ALMOST two months ago, Abubakar Mohammed fled from Boko Haram as it overran his home town in north-eastern Nigeria. Since then he has been among the wandering ranks of 1m-plus displaced people. But a glimmer of hope now shines on the horizon. Monguno, the fishing village on the edge of Lake Chad that he calls home, was liberated by Nigeria’s army last month. Mr Mohammed is now planning to return.
Monguno is one of about 30 villages reportedly reclaimed from Boko Haram since February 7th. That was the day Nigeria announced a delay of the presidential election until the end of March to give the army time to quell the insurgency, which would have prevented a vote in large parts of three north-eastern states. After years of rampaging almost without opposition, Boko Haram now faces a fight. This change is well timed for the government, since it faced the prospect of electoral defeat before the poll was postponed, not least because of its failure to provide better security.
New tactics are helping.
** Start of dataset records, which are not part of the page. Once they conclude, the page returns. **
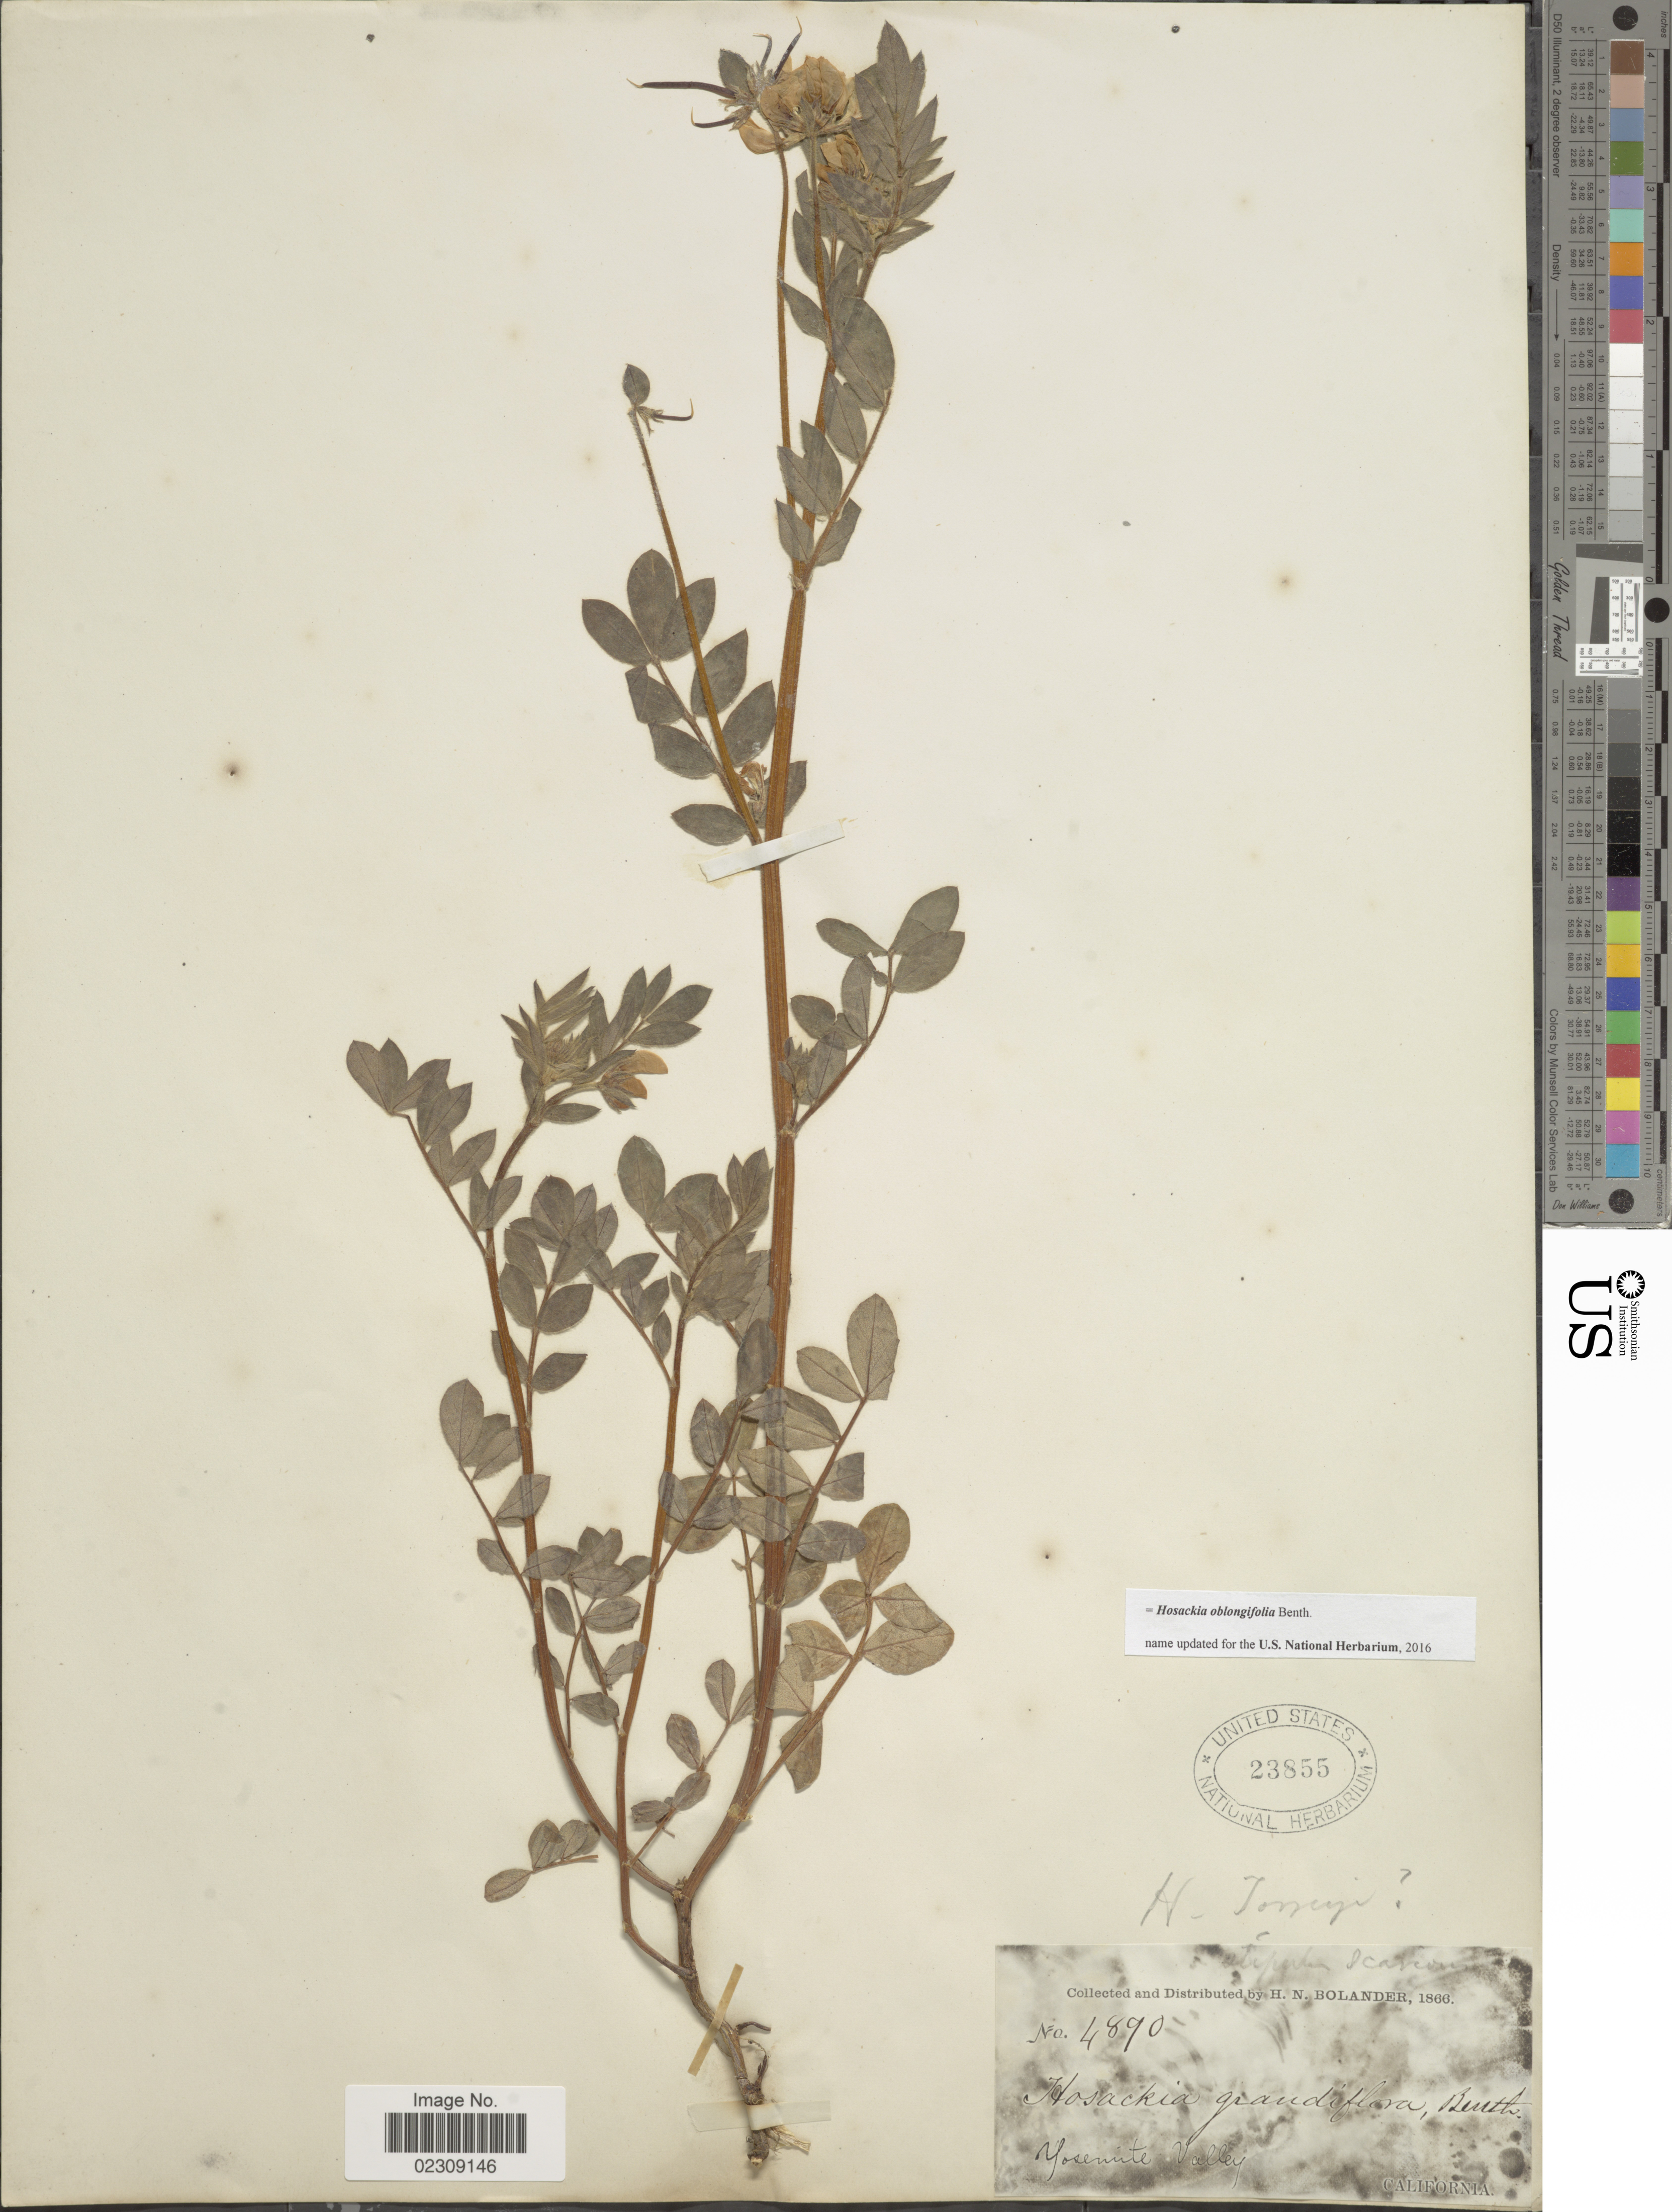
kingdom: Plantae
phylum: Tracheophyta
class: Magnoliopsida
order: Fabales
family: Fabaceae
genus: Hosackia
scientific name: Hosackia oblongifolia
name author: Benth.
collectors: H. Bolander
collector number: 4890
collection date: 1866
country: United States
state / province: California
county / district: Mariposa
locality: Yosemite Valley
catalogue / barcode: US 23855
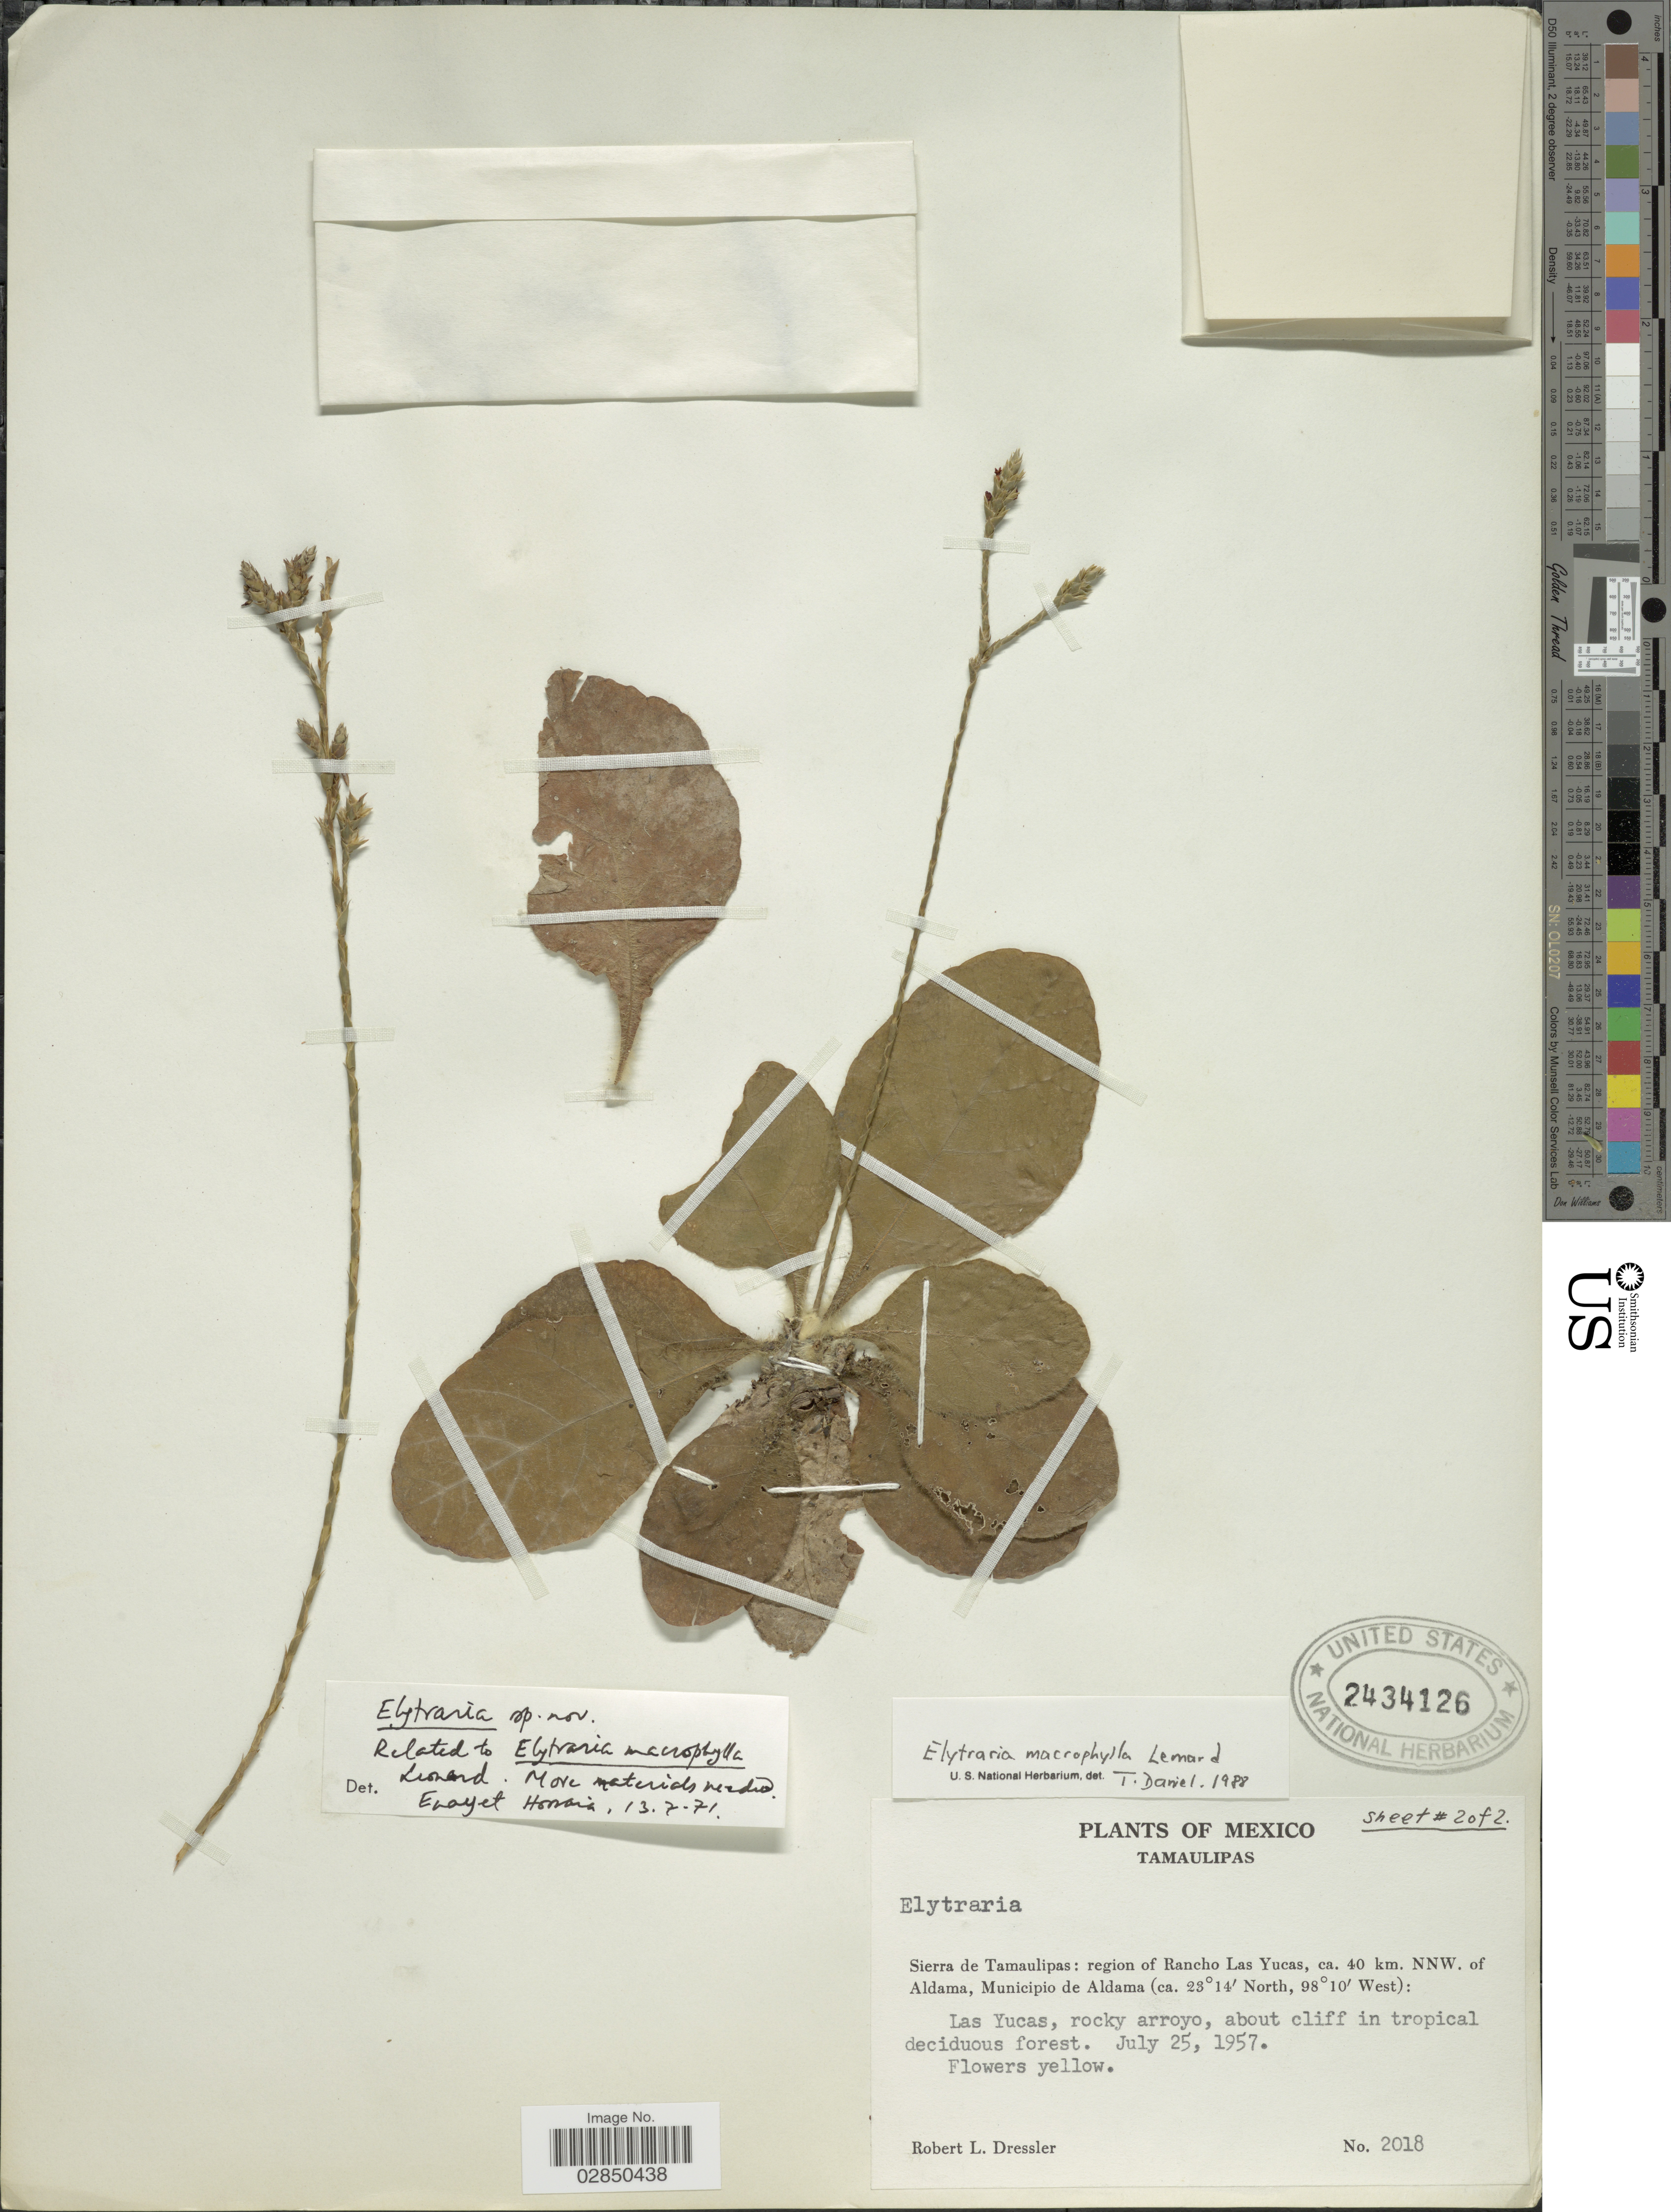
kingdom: Plantae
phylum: Tracheophyta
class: Magnoliopsida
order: Lamiales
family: Acanthaceae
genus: Elytraria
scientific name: Elytraria macrophylla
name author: Leonard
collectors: R. Dressler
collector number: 2018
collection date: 1957-07-25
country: Mexico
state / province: Tamaulipas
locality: Sierra de Tamaulipas: region of Rancho Las Yucas, ca. 40 km. NNW. of Aldama, Municipio de Aldama. Las Yucas.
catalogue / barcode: US 2434126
Demoralised battalions have been replaced and new generals have taken command on the front line, says Mike Omeri, an army spokesman. British-trained units have been praised for advances in Adamawa, one of the three most afflicted states.
The army also cites better co-operation with neighbouring countries, which are gathering an 8,700-strong force to fight the rebels. Troops stationed along the borders with Cameroon and Niger are trying to block escape routes. Chadian forces, which entered Nigeria in January, have reclaimed territory. (They helped defeat fighters linked to al-Qaeda in Mali in 2013, and reckon they could end this insurgency on their own.)
But regional relations are still tense. Chad does not take part in joint operations with Nigeria, whose government wants to claim victories for itself. And far from being defeated, BokoHaram has responded with a string of suicide-bombings and attacks on countries that have joined the fray. One of its recent videos shows two victims being beheaded.